Caregiver Rants and Reviews of 3 Cancer Movies
Really?
I have an ax to grind into the backs of cinema make-up professionals and directors.
I don’t like gratuitous gore, but some of the films coming out are unfairly portraying individuals with cancer as robust as Olympic athletes. Really?!?
Some of the films are as unrealistic about cancer as children pretending. If kids played cowboys and Indians, or World War II combat, or cops and robbers, the person getting killed clutched her chest dramatically and fell over stone dead. Healthy one moment, suffering two seconds, then dead.
Therefore, this is a commentary on the depiction of cancer in three fiction (in contrast to biopic) movies.
The Calendar Girls
I rate this film as excellent. Not only is it a great story; the cancer patient actually LOOKS and ACTS like a cancer patient. In this case it is a husband who progresses from “normal looking” to puffy-faced and able to sip only a few drops from a child’s juice box. The caregiver wife suffers through watching the slow decline. That is the cancer with which I am acquainted. Three happy faces for realism.
Calendar Girls Rating
Y Tu Mama Tambien
(Do not read this if you are planning to see the film and don’t want it ruined for you.)
This film is meritorious on many levels and I do recommend it on the whole. A Latino buddy of mine went to a lecture at Harvard in which the film was touted as a disguised means of showing the extreme poverty in Mexico. Also, it is an engaging coming of age story, conflict between the socio-economic classes story, and more.
However, there is an extremely attractive woman in her twenties who trots around in her bikini and serves as a sexual mentor for two teen boys. One learns at the end that she has terminal cancer. Oh, come on! She’s all bouncy, all perky and energetic, yet has some symptom (unknown to the film audience) leading her to learn she has a diagnosis of cancer? Bah, humbug. Four very unhappy faces.
Y Tu Mama Tambien Rating
The Bucket List
Alright, my review for this movie is bi-polar.
The scenes in the first part of the film occurring in the hospital are pretty respectable.
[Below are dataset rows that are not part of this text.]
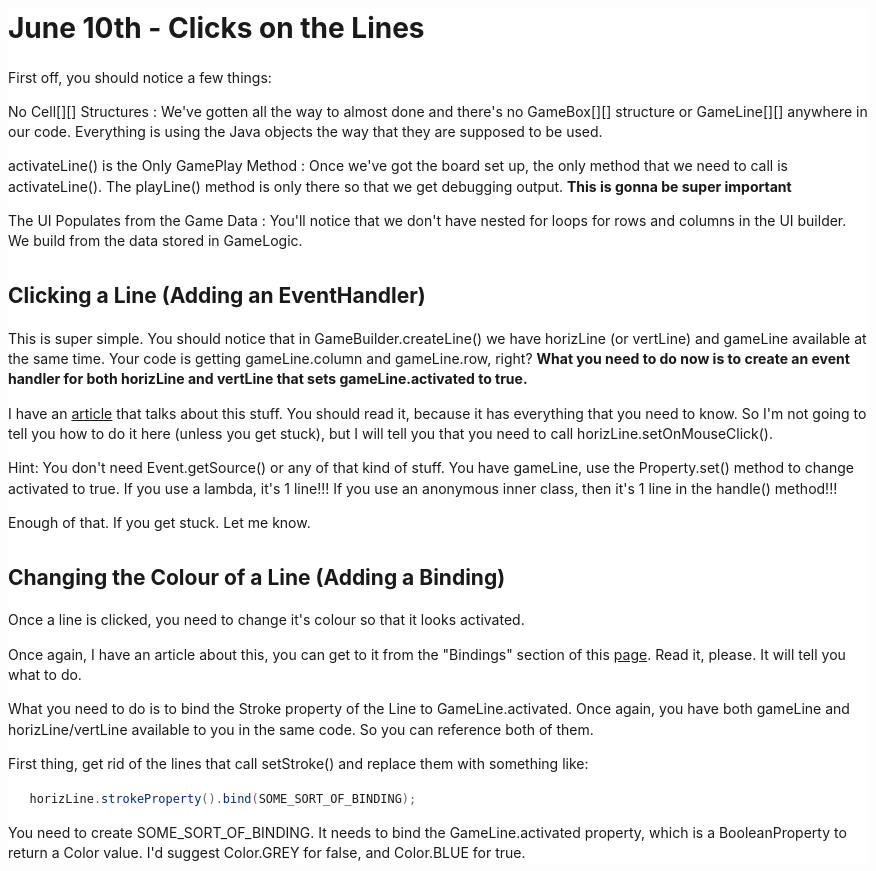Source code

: # June 10th - Clicks on the Lines

First off, you should notice a few things:

No Cell[][] Structures
: We've gotten all the way to almost done and there's no GameBox[][] structure or GameLine[][] anywhere in our code.  Everything is using the Java objects the way that they are supposed to be used.

activateLine() is the Only GamePlay Method
: Once we've got the board set up, the only method that we need to call is activateLine().  The playLine() method is only there so that we get debugging output.  **This is gonna be super important**

The UI Populates from the Game Data
:  You'll notice that we don't have nested for loops for rows and columns in the UI builder.  We build from the data stored in GameLogic.  

## Clicking a Line (Adding an EventHandler)

This is super simple.  You should notice that in GameBuilder.createLine() we have horizLine (or vertLine) and gameLine available at the same time.  Your code is getting gameLine.column and gameLine.row, right?  **What you need to do now is to create an event handler for both horizLine and vertLine that sets gameLine.activated to true.**

I have an [article](http://localhost:4000/javafx/elements/events#the-mouseevent) that talks about this stuff.  You should read it, because it has everything that you need to know.  So I'm not going to tell you how to do it here (unless you get stuck), but I will tell you that you need to call horizLine.setOnMouseClick().  

Hint:  You don't need Event.getSource() or any of that kind of stuff.  You have gameLine, use the Property.set() method to change activated to true.  If you use a lambda, it's 1 line!!! If you use an anonymous inner class, then it's 1 line in the handle() method!!!  

Enough of that. If you get stuck.  Let me know.

## Changing the Colour of a Line (Adding a Binding)

Once a line is clicked, you need to change it's colour so that it looks activated.  

Once again, I have an article about this, you can get to it from the "Bindings" section of this [page](https://www.pragmaticcoding.ca/javafx/elements/observables).  Read it, please.  It will tell you what to do.

What you need to do is to bind the Stroke property of the Line to GameLine.activated.  Once again, you have both gameLine and horizLine/vertLine available to you in the same code.  So you can reference both of them.  

First thing, get rid of the lines that call setStroke() and replace them with something like:

``` java
   horizLine.strokeProperty().bind(SOME_SORT_OF_BINDING);
```

You need to create SOME_SORT_OF_BINDING.  It needs to bind the GameLine.activated property, which is a BooleanProperty to return a Color value.  I'd suggest Color.GREY for false, and Color.BLUE for true.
The only possible improvement I could suggest would be to change the skin color of the patients to a pale-purple-brown chemo-induced yuckiness. That is minor complaint. The movie did a fine job, until…
Until the two major characters learn they have no hope in hell and only three months to live. Then, they are miraculously blessed by the fountain of healthy youth. Suddenly they have no problems, tons of energy, no need for naps or moving slowly, and begin eating and drinking like 30-year-old playboys. Hello, the opposite occurs at the end of life in real “cancer land.” This is a fantasy. In fact, the whole movie is a pleasant, light fairy tale which could be a metaphor for the poem “Gather Ye Rosebuds While Ye May.”
So, the rating faces are both faces happy and unhappy for this flick.
The Bucket List Rating
Rated All Positive
This article focuses mostly on whether the cancer of a character in the film is depicted realistically. Obviously, one can see from my opinion that there are films which do a great dis-service by making cancer as delightful as eating one's favorite ice cream. Comments from cancer caregivers are welcome!